TASK GOAL = What is needed is an exact transcription of every record, minus the pictures.

DATA EXCERPTS =
+++
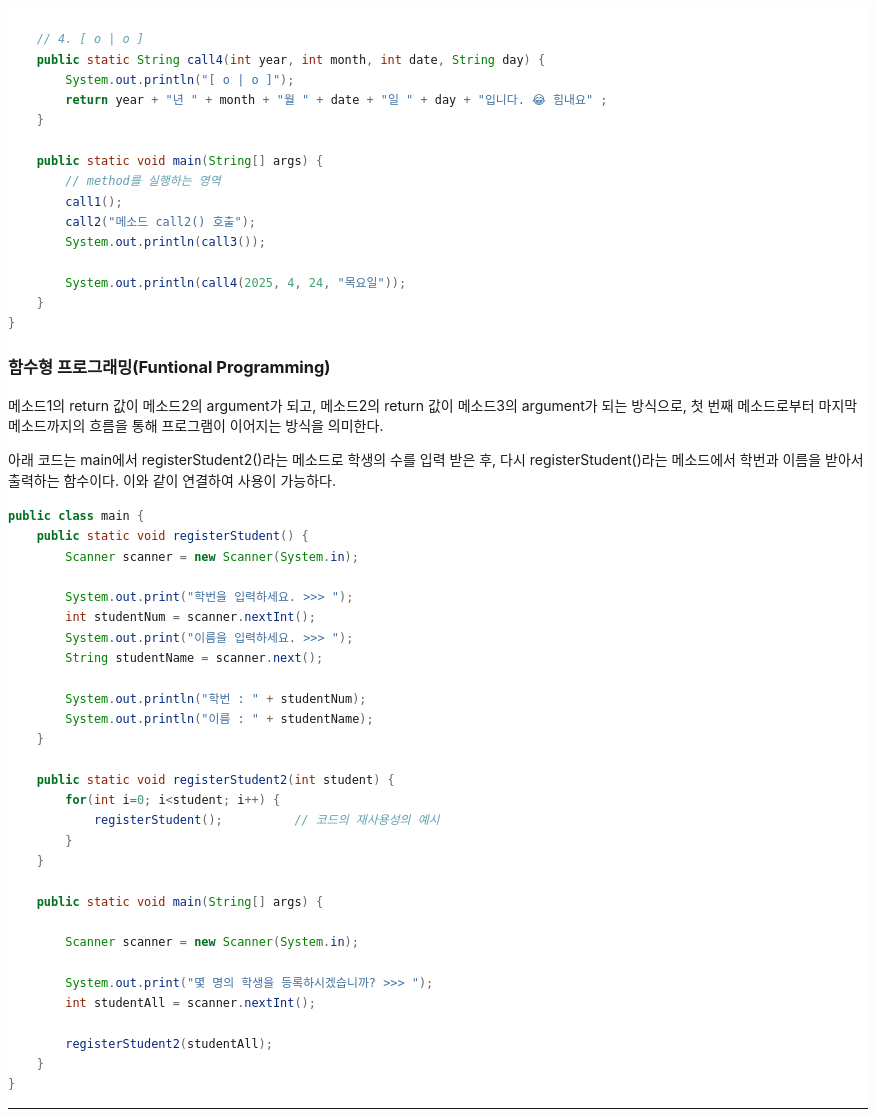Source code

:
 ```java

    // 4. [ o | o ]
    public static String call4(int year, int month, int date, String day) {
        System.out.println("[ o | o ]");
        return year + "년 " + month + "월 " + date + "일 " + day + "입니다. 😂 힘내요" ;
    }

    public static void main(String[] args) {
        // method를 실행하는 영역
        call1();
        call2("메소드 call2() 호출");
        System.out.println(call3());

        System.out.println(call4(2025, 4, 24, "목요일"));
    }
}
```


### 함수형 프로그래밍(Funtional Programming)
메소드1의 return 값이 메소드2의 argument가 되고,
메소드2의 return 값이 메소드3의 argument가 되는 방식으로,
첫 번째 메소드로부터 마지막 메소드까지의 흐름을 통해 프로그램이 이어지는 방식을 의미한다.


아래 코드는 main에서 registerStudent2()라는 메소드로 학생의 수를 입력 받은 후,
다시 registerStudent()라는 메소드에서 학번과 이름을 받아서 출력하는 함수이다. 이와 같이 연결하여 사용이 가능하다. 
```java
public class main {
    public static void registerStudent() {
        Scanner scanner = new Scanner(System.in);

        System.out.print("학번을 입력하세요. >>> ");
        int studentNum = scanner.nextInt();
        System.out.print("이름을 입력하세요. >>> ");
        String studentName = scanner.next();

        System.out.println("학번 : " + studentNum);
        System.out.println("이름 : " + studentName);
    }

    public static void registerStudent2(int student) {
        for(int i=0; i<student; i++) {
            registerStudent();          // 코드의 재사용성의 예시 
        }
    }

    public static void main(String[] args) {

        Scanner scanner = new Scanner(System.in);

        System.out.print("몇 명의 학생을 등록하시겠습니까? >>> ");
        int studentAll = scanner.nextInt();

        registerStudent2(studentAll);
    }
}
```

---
+++
OUTPUT BELOW =
Source code

:
 ```java

    // 4. [ o | o ]
    public static String call4(int year, int month, int date, String day) {
        System.out.println("[ o | o ]");
        return year + "년 " + month + "월 " + date + "일 " + day + "입니다. 😂 힘내요" ;
    }

    public static void main(String[] args) {
        // method를 실행하는 영역
        call1();
        call2("메소드 call2() 호출");
        System.out.println(call3());

        System.out.println(call4(2025, 4, 24, "목요일"));
    }
}
```


### 함수형 프로그래밍(Funtional Programming)
메소드1의 return 값이 메소드2의 argument가 되고,
메소드2의 return 값이 메소드3의 argument가 되는 방식으로,
첫 번째 메소드로부터 마지막 메소드까지의 흐름을 통해 프로그램이 이어지는 방식을 의미한다.


아래 코드는 main에서 registerStudent2()라는 메소드로 학생의 수를 입력 받은 후,
다시 registerStudent()라는 메소드에서 학번과 이름을 받아서 출력하는 함수이다. 이와 같이 연결하여 사용이 가능하다. 
```java
public class main {
    public static void registerStudent() {
        Scanner scanner = new Scanner(System.in);

        System.out.print("학번을 입력하세요. >>> ");
        int studentNum = scanner.nextInt();
        System.out.print("이름을 입력하세요. >>> ");
        String studentName = scanner.next();

        System.out.println("학번 : " + studentNum);
        System.out.println("이름 : " + studentName);
    }

    public static void registerStudent2(int student) {
        for(int i=0; i<student; i++) {
            registerStudent();          // 코드의 재사용성의 예시 
        }
    }

    public static void main(String[] args) {

        Scanner scanner = new Scanner(System.in);

        System.out.print("몇 명의 학생을 등록하시겠습니까? >>> ");
        int studentAll = scanner.nextInt();

        registerStudent2(studentAll);
    }
}
```

---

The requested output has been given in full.